(Saved entries)

──────

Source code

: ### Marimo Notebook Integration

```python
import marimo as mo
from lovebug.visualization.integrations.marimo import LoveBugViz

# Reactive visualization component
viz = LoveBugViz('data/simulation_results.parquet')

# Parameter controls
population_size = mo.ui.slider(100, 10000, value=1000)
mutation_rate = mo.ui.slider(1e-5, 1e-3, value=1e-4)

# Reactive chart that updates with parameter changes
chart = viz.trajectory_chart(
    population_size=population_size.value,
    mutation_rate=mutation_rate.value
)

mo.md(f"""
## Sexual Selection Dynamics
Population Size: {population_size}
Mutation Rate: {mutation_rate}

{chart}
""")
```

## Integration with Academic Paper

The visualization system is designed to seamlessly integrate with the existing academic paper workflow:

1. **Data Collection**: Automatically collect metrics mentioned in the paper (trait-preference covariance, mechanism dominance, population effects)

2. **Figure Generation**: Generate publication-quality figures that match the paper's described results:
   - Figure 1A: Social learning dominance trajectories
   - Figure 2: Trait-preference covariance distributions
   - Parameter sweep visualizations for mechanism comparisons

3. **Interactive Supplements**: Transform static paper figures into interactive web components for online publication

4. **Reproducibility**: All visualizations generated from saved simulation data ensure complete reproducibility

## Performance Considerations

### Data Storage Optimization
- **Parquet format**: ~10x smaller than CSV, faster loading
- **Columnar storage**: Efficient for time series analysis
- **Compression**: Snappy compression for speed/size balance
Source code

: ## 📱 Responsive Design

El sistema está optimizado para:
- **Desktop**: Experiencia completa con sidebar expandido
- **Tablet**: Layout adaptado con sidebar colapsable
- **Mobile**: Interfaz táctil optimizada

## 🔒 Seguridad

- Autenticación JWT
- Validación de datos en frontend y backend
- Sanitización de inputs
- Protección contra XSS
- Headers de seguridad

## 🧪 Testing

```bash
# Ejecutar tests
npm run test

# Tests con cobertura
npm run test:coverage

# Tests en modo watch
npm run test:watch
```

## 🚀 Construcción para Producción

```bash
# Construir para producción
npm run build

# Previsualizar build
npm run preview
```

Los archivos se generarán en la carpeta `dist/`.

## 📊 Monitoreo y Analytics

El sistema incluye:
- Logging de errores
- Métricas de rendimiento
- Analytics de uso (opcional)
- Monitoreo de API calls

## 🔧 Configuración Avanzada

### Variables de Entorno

──────

TASK TO COMPLETE:
From the records above, return each line that has the string "import".

ANSWER TO THE PROBLEM:
import marimo as mo
from lovebug.visualization.integrations.marimo import LoveBugViz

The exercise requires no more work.